Tuesday, 28 May 2013


I've spent a few days wondering what on earth there is to say about the horrible murder in Woolwich, and the ultimately pretty distasteful political wranglings that have followed it.  In a way, adding another voice to the cacophony isn't very helpful.

But what puzzled me most about the political reaction to the incident was why this counted as terrorism. On the one hand, why focus so much on this when homicide rates in London are high and stabbings all too common?  And on the other hand, why describe this as terrorism when the victim was a soldier (albeit off-duty)?  An article by Glenn Greenwald gave me some interesting answers to these questions, arguing that the problematic and actually very hypocritical designation of this killing as an act of terrorism is tempting for politicians because it packs such a 'political, cultural and emotional punch'.  And, of course, because the perpetrators are deemed to fail to abide by the rules of war (notably in targetting non-combatants), terrorists are answerable to the rules of ordinary criminal law, rather than the laws of wartime which permit killing.

This last point strikes me as perhaps the most revealing one here.  Law is very often a function of power.  What better way of asserting authority both practically and symbolically than through the exercise of law?  How law and power are intertwined is more complex however, but it strikes me that one of the most effective mechanisms for bringing this about, is to convince people that law and morality are the same thing.  They're not - of course - but conflating the two makes law an incredibly powerful (and reassuring) tool.  

William de Brailes, The Israelites Worship the Golden Calf and Moses Breaks the Tablets (Exodus 32:1-19), Walters Art Museum, W.106.13R

In the later Middle Ages, this elision of law and morality was certainly one which kings, as lawgivers, attempted to make.  But it was harder to convince people, because there were so many different kinds of law - in England for example, there was common law, customary laws, ecclesiastical law, forest law, maritime law, the laws of war, and so on.  Which set of legal rules applied depended on place, context, and who was involved.  Faced with such a diverse set of laws to choose from, in many ways it was far more obvious that law was a changing and historically contingent thing, far removed from what was supposed to be the more constant nature of morality.  Lawgivers couldn't pretend to exercise the same moral hegemony and control.

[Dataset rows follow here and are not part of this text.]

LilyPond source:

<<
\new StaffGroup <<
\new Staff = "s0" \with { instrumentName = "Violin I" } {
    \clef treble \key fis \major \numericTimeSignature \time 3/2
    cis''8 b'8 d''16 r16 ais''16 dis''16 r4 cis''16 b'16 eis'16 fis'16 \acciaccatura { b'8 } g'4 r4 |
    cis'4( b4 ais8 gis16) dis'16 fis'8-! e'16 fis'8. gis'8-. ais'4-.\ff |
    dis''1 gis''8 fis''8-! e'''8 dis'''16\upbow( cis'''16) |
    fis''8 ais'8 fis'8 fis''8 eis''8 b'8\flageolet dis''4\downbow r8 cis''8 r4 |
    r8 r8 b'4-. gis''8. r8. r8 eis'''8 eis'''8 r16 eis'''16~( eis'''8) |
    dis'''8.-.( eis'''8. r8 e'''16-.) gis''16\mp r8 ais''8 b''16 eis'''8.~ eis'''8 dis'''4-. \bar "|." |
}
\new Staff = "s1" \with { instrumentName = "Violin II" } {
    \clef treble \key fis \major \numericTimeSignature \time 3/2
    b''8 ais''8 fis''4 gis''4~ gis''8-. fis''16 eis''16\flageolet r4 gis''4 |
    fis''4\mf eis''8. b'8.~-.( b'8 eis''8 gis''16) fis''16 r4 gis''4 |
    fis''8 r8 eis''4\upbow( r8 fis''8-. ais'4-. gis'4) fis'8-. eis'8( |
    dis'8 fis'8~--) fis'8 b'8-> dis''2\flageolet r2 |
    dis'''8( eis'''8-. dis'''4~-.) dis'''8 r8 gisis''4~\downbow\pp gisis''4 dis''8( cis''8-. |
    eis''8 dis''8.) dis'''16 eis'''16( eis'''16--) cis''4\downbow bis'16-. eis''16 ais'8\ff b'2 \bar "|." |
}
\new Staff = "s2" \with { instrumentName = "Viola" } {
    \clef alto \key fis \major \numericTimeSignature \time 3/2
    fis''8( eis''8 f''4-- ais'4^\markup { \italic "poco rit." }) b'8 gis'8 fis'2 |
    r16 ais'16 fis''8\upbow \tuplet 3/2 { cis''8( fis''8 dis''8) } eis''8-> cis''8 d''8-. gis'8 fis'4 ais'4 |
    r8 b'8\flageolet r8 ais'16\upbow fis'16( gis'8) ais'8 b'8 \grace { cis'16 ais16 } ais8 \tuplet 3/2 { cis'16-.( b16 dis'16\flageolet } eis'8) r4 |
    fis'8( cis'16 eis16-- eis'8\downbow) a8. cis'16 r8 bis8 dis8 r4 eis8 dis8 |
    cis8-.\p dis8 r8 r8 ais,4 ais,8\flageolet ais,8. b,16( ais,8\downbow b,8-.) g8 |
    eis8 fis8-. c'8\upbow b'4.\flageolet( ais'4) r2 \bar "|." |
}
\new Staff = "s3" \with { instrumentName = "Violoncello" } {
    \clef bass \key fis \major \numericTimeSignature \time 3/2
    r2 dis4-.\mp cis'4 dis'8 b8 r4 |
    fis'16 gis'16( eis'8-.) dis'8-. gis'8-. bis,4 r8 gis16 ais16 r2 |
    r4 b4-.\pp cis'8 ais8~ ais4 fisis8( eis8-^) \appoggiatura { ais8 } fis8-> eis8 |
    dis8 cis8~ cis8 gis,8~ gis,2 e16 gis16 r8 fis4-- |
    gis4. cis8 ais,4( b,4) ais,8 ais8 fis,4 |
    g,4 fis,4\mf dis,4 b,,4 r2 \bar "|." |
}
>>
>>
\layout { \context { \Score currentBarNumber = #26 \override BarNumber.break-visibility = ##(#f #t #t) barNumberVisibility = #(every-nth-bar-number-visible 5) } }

My point is that nowadays, it is less obvious that there are lots of types of law.  And therefore, we are all the more ready to accept the conflation of law and morality uncritically, without thinking about the political drive of much of the use of law.  But this is delusional - there are still different types of law - and these are manipulated in order to shape our reactions to particular acts and to help us to brush others under the carpet.  So, on the one hand, political discourse is anxious to convince us that law and morality are the same and that our reactions are not just legal but righteous.  And on the other hand, that same discourse uses the diversity of types of law (here criminal law and laws of wars) to choose which morality should apply to particular cases.  There is a gap in our thinking, and thinking critically about it might help underline some of our double standards.

On the laws of war in the Middle Ages, see the seminal book by Maurice Keen.

Postscript: interestingly, Michael Adebowale has been charged with murder rather than terrorism offences after all (30th May).  In terms of rejecting the horrific violence he carried out, this strikes me as a far more effective response than acknowledging that he has some kind of political platform by categorising him as a terrorist.